The Skagway–Fraser Border Crossing connects the communities of Skagway, Alaska and Carcross, Yukon on the Canada–United States border. Alaska Highway 98 on the American side joins Yukon Highway 2 on the Canadian side. The border is near the summit of White Pass on the Klondike Highway, where the elevation is 3292 ft. The border divides Alaska Time Zone from Pacific Time Zone. The highway, completed in 1979, was initially seasonal, but has been open year-round since 1986.

==Canadian side==
For a few months in 1898 during the Klondike Gold Rush, while discussions continued on the Alaska boundary dispute, a North-West Mounted Police (NWMP) detachment and a customs office (collecting duty on goods destined for the Yukon) operated at Skagway. Subsequently, other border stations existed on the BC side. Bennett operated 1899–1901. Log Cabin, about 7 km northeast of Fraser, existed 1901–1905. The White Pass customs office, which opened in 1898, was upgraded to an outport in 1907.

The White Pass and Yukon Route, completed in 1900, included train stations at White Pass, Fraser and Bennett. When the White Pass train station, which housed the customs office, burned to the ground in 1950, customs moved to temporary accommodation before closing the following year. This section of the line closed in 1982, unable to compete with the highway but reopened to Fraser in 1988. The line reopened to Bennett in 1992 and Carcross in 1997.
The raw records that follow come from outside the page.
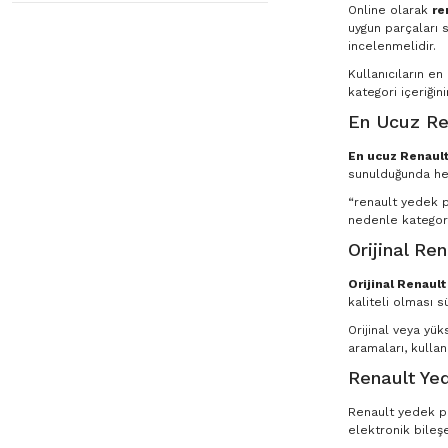
Online olarak
re
uygun parçaları s
incelenmelidir.
Kullanıcıların e
kategori içeriğin
En Ucuz Re
En ucuz Renault
sunulduğunda he
“renault yedek pa
nedenle kategori
Orijinal Re
Orijinal Renaul
kaliteli olması s
Orijinal veya yü
aramaları, kullan
Renault Yed
Renault yedek par
elektronik bileşe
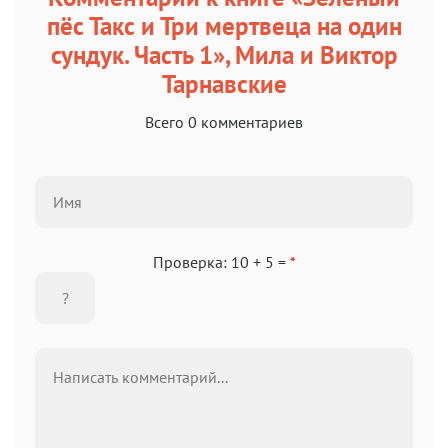
пёс Такс и Три мертвеца на один
сундук. Часть 1», Мила и Виктор
Тарнавские
Всего 0 комментариев
Проверка: 10 + 5 =
*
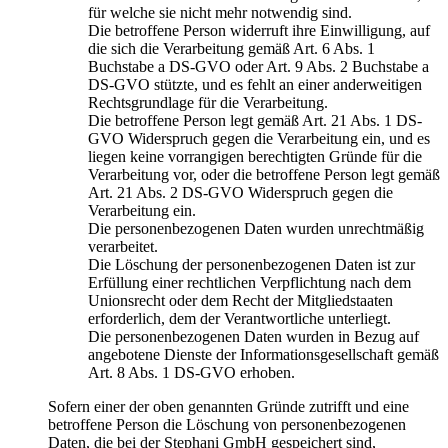
für welche sie nicht mehr notwendig sind.
Die betroffene Person widerruft ihre Einwilligung, auf
die sich die Verarbeitung gemäß Art. 6 Abs. 1
Buchstabe a DS-GVO oder Art. 9 Abs. 2 Buchstabe a
DS-GVO stützte, und es fehlt an einer anderweitigen
Rechtsgrundlage für die Verarbeitung.
Die betroffene Person legt gemäß Art. 21 Abs. 1 DS-
GVO Widerspruch gegen die Verarbeitung ein, und es
liegen keine vorrangigen berechtigten Gründe für die
Verarbeitung vor, oder die betroffene Person legt gemäß
Art. 21 Abs. 2 DS-GVO Widerspruch gegen die
Verarbeitung ein.
Die personenbezogenen Daten wurden unrechtmäßig
verarbeitet.
Die Löschung der personenbezogenen Daten ist zur
Erfüllung einer rechtlichen Verpflichtung nach dem
Unionsrecht oder dem Recht der Mitgliedstaaten
erforderlich, dem der Verantwortliche unterliegt.
Die personenbezogenen Daten wurden in Bezug auf
angebotene Dienste der Informationsgesellschaft gemäß
Art. 8 Abs. 1 DS-GVO erhoben.
Sofern einer der oben genannten Gründe zutrifft und eine
betroffene Person die Löschung von personenbezogenen
Daten, die bei der Stephani GmbH gespeichert sind,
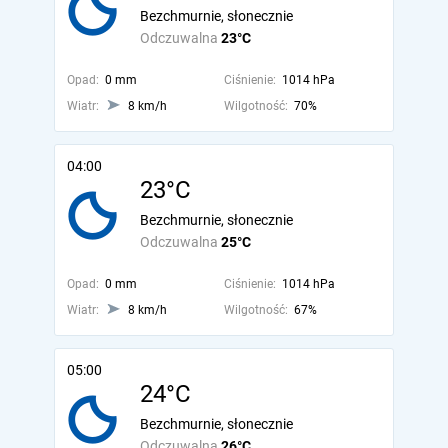
Bezchmurnie, słonecznie
Odczuwalna
23°C
Opad:
0 mm
Ciśnienie:
1014 hPa
Wiatr:
8 km/h
Wilgotność:
70%
04:00
23°C
Bezchmurnie, słonecznie
Odczuwalna
25°C
Opad:
0 mm
Ciśnienie:
1014 hPa
Wiatr:
8 km/h
Wilgotność:
67%
05:00
24°C
Bezchmurnie, słonecznie
Odczuwalna
26°C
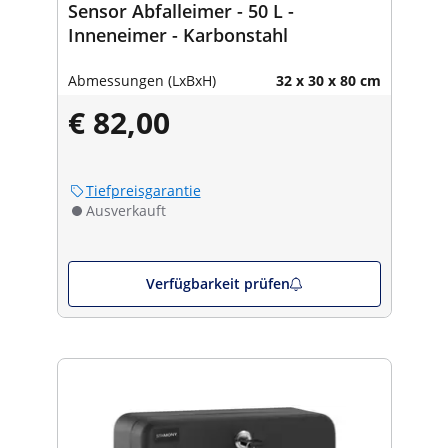
Sensor Abfalleimer - 50 L -
Inneneimer - Karbonstahl
Abmessungen (LxBxH)
32 x 30 x 80 cm
€ 82,00
Tiefpreisgarantie
Ausverkauft
Verfügbarkeit prüfen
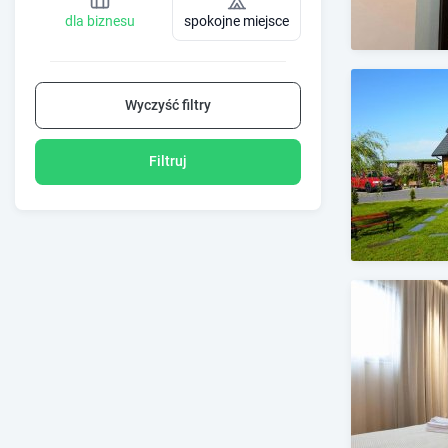
dla biznesu
spokojne miejsce
Wyczyść filtry
Filtruj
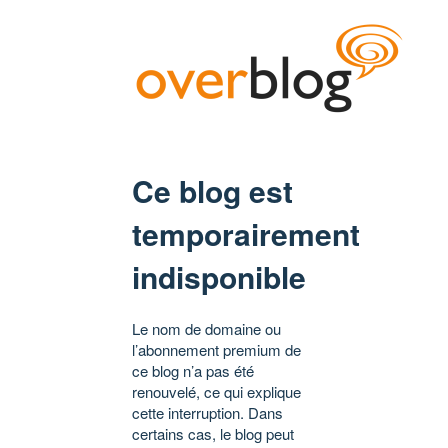
Ce blog est
temporairement
indisponible
Le nom de domaine ou
l’abonnement premium de
ce blog n’a pas été
renouvelé, ce qui explique
cette interruption. Dans
certains cas, le blog peut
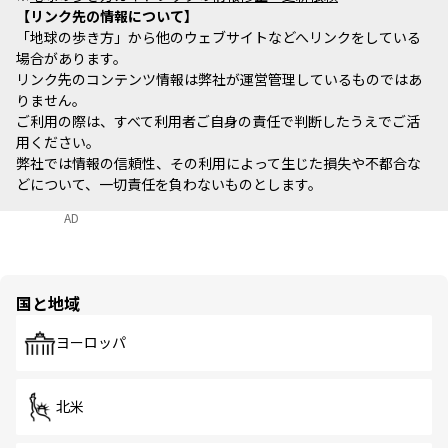
リンク先の情報について
「地球の歩き方」から他のウェブサイトなどへリンクをしている
場合があります。
リンク先のコンテンツ情報は弊社が運営管理しているものではあ
りません。
ご利用の際は、すべて利用者ご自身の責任で判断したうえでご活
用ください。
弊社では情報の信頼性、その利用によって生じた損失や不都合な
どについて、一切責任を負わないものとします。
AD
国と地域
ヨーロッパ
北米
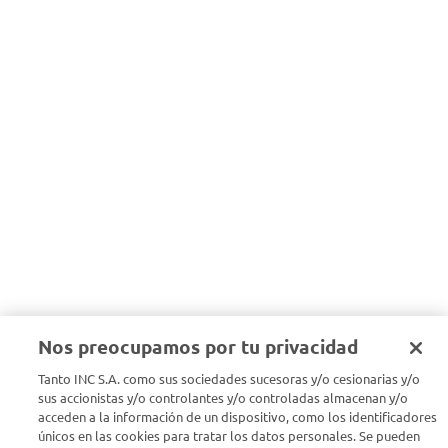
Nos preocupamos por tu privacidad
Tanto INC S.A. como sus sociedades sucesoras y/o cesionarias y/o
sus accionistas y/o controlantes y/o controladas almacenan y/o
acceden a la información de un dispositivo, como los identificadores
únicos en las cookies para tratar los datos personales. Se pueden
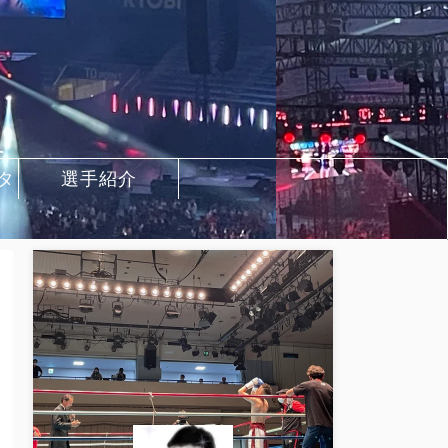
タ
選手紹介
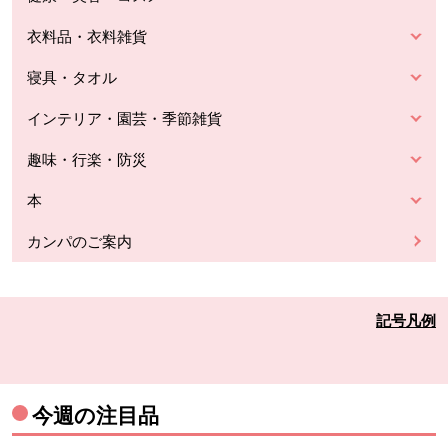
衣料品・衣料雑貨
寝具・タオル
インテリア・園芸・季節雑貨
趣味・行楽・防災
本
カンパのご案内
記号凡例
今週の注目品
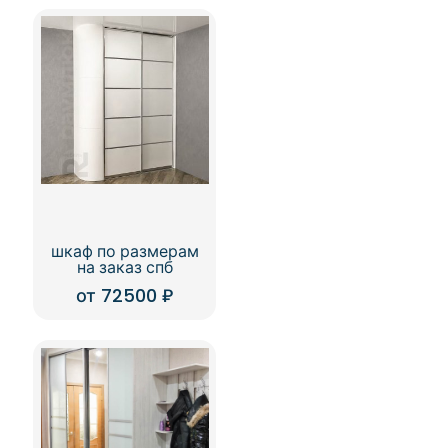
шкаф по размерам
на заказ спб
от
72500
₽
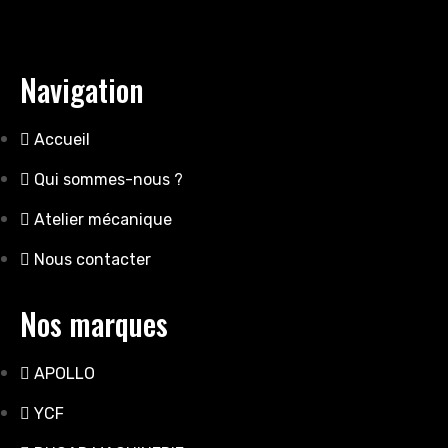
Navigation
Accueil
Qui sommes-nous ?
Atelier mécanique
Nous contacter
Nos marques
APOLLO
YCF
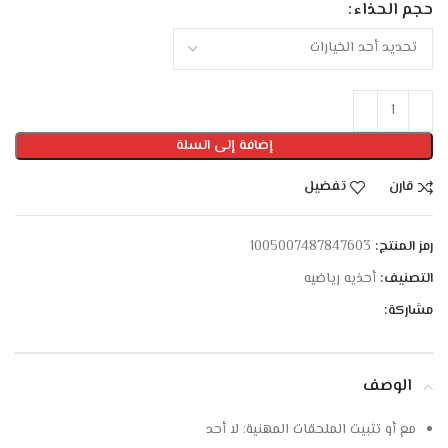
حجم الحذاء
إضافة إلى السلة
قارن
تفضيل
رمز المنتج:
1005007487847603
التصنيف:
أحذيه رياضيه
مشاركة:
الوصف
مع أو تثبيت الملحقات المهنية:
لا أحد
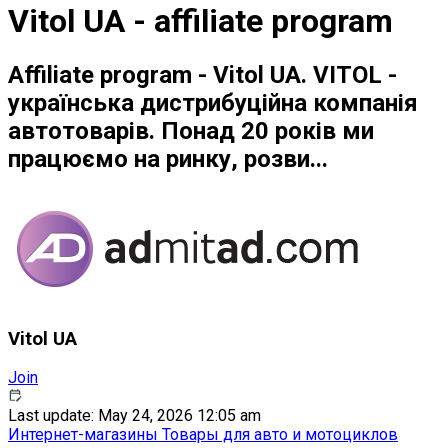
Vitol UA - affiliate program
Affiliate program - Vitol UA. VITOL -
українська дистрибуційна компанія
автотоварів. Понад 20 років ми
працюємо на ринку, розви...
Vitol UA
Join
Last update: May 24, 2026 12:05 am
Интернет-магазины
Товары для авто и мотоциклов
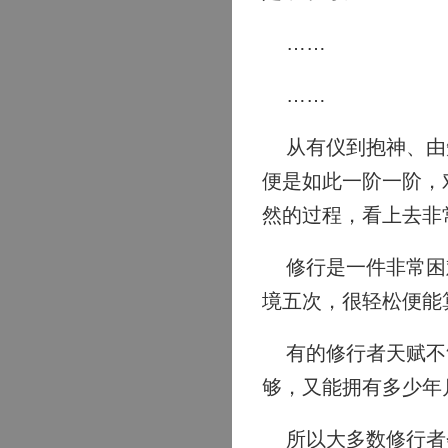
……
……
从有仪到抱神、由知
便是如此一阶一阶，
然的过程，看上去非
修行是一件非常困难
境五次，很轻松便能
有的修行者天赋不够
够，又能拥有多少年
所以大多数修行者会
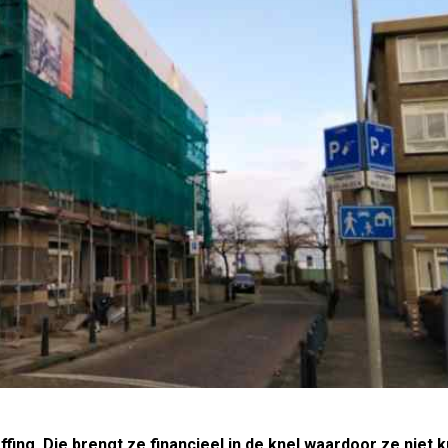
ing. Die brengt ze financieel in de knel waardoor ze niet 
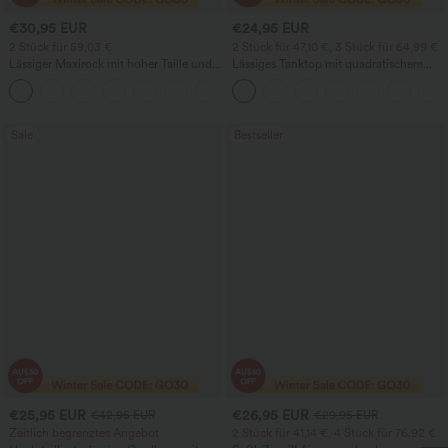
€30,95 EUR
€24,95 EUR
2 Stück für 59,03 €
2 Stück für 47,10 €, 3 Stück für 64,99 €
Lässiger Maxirock mit hoher Taille und
Lässiges Tanktop mit quadratischem
Kordelzug in Leinenoptik
Ausschnitt und integriertem BH,
Körbchengrößen B-E
Sale
Bestseller
€25,95 EUR
€26,95 EUR
€42,95 EUR
€29,95 EUR
Zeitlich begrenztes Angebot
2 Stück für 41,14 €, 4 Stück für 76,92 €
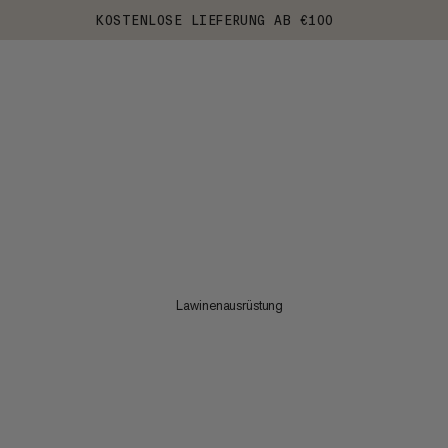
KOSTENLOSE LIEFERUNG AB €100
Lawinenausrüstung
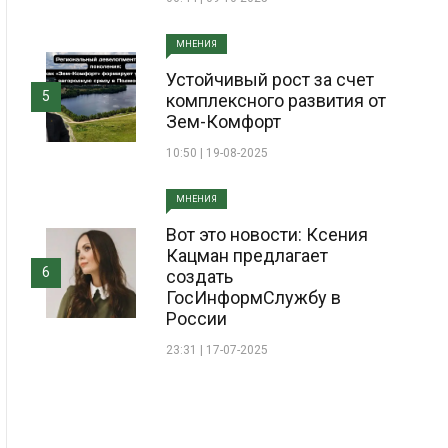
МНЕНИЯ
Устойчивый рост за счет
5
комплексного развития от
Зем-Комфорт
10:50 | 19-08-2025
МНЕНИЯ
Вот это новости: Ксения
Кацман предлагает
6
создать
ГосИнформСлужбу в
России
23:31 | 17-07-2025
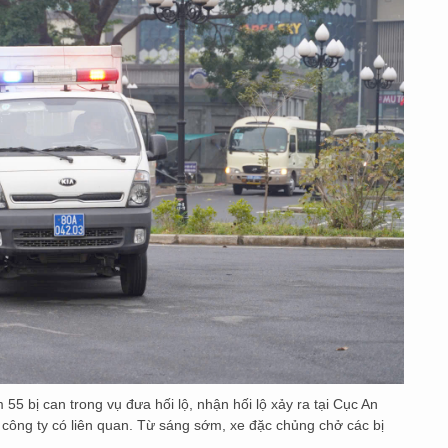
5 bị can trong vụ đưa hối lộ, nhận hối lộ xảy ra tại Cục An
công ty có liên quan. Từ sáng sớm, xe đặc chủng chở các bị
The Canada Border Services Agency (CBSA) facility, which operates at Fraser, 7.6 mi northeast of the border, primarily handles highway traffic, but also processes train passengers.

==US side==
To address a US Customs refusal to allow Canadian vessels to discharge freight and passengers at Skagway, the two governments held discussions. From 1897, US Customs allowed freight to be transported under bond before entering BC.

The US Border Inspection Station lies 7.9 mi south of the border at . The farthest offset from the border of any US land border station, this is the busiest Canada–Alaska crossing.